▶ _HOW TO COMPLETE THIS TASK_
A faithful copy is needed of the lines below from the one with "trouble when he" up to and including the one with "careful not to"; set it down with no pictures and no other lines.

Records from a data source

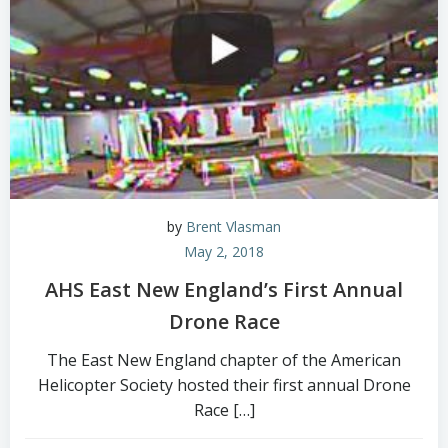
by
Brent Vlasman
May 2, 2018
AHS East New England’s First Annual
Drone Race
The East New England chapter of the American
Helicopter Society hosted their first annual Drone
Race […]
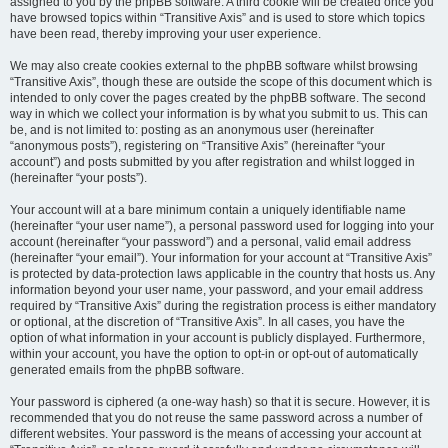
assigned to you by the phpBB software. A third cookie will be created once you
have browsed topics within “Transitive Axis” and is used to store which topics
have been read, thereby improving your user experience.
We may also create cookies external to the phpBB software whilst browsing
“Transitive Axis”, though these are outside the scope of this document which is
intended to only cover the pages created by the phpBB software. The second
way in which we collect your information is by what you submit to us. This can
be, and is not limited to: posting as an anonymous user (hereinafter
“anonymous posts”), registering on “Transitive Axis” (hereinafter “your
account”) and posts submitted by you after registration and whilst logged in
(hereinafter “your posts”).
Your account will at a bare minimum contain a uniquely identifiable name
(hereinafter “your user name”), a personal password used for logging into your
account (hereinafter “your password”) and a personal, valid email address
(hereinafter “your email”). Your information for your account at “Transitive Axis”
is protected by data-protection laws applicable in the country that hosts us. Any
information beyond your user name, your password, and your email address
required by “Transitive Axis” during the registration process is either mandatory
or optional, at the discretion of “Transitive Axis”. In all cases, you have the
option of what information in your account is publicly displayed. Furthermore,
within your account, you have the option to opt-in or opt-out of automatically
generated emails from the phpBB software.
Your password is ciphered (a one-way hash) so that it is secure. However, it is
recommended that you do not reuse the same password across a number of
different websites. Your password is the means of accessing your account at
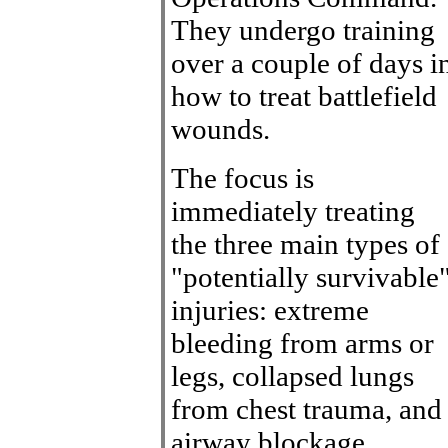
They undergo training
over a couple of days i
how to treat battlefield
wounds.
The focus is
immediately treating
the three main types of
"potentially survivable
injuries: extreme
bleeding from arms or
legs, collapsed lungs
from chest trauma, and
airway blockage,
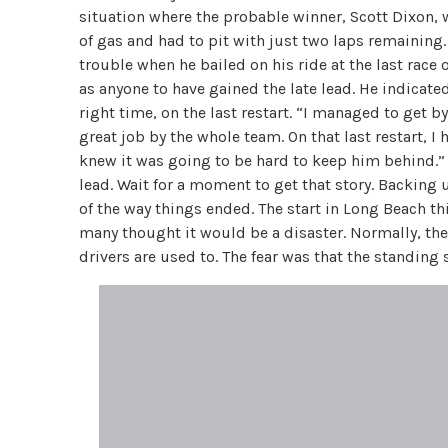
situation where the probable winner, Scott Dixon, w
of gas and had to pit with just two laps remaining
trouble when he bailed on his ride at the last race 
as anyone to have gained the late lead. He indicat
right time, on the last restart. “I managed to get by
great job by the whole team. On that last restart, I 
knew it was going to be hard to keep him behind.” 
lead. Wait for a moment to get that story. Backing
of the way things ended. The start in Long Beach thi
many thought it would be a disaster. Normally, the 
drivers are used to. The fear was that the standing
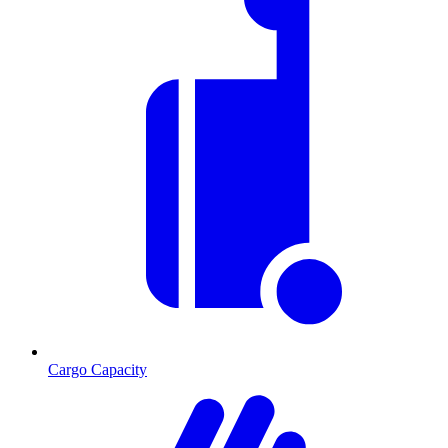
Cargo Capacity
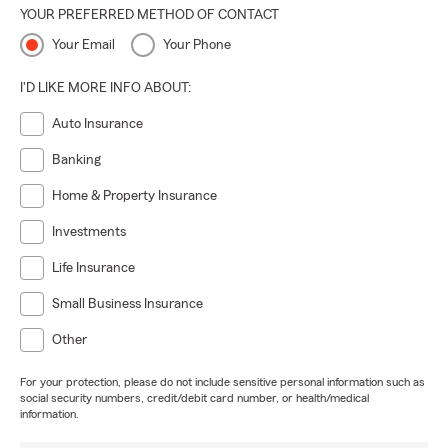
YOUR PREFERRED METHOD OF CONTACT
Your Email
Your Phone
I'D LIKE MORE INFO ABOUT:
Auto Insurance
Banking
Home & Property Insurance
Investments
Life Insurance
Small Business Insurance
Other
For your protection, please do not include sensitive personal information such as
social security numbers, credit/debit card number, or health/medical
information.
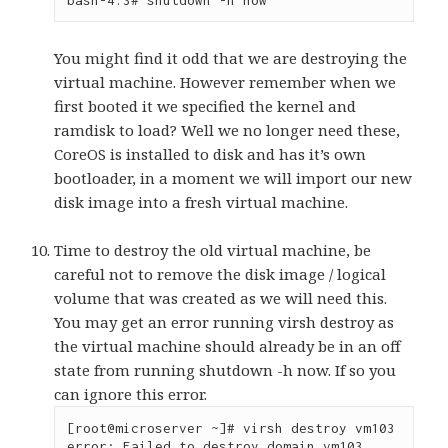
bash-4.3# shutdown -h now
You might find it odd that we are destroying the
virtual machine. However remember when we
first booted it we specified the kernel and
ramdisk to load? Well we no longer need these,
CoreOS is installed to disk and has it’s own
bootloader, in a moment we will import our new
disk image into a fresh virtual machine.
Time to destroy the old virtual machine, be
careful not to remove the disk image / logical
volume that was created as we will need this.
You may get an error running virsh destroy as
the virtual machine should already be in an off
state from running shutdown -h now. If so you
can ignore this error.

▶ _TASK RESPONSE_
trouble when he bailed on his ride at the last race 
as anyone to have gained the late lead. He indicat
right time, on the last restart. “I managed to get by
great job by the whole team. On that last restart, I 
knew it was going to be hard to keep him behind.” 
lead. Wait for a moment to get that story. Backing
of the way things ended. The start in Long Beach thi
many thought it would be a disaster. Normally, the 
drivers are used to. The fear was that the standing
Cargo Capacity
YOUR PREFERRED METHOD OF CONTACT
Your Email
Your Phone
I'D LIKE MORE INFO ABOUT:
Auto Insurance
Banking
Home & Property Insurance
Investments
Life Insurance
Small Business Insurance
Other
For your protection, please do not include sensitive personal information such as
social security numbers, credit/debit card number, or health/medical
information.
bash-4.3# shutdown -h now
You might find it odd that we are destroying the
virtual machine. However remember when we
first booted it we specified the kernel and
ramdisk to load? Well we no longer need these,
CoreOS is installed to disk and has it’s own
bootloader, in a moment we will import our new
disk image into a fresh virtual machine.
Time to destroy the old virtual machine, be
careful not to remove the disk image / logical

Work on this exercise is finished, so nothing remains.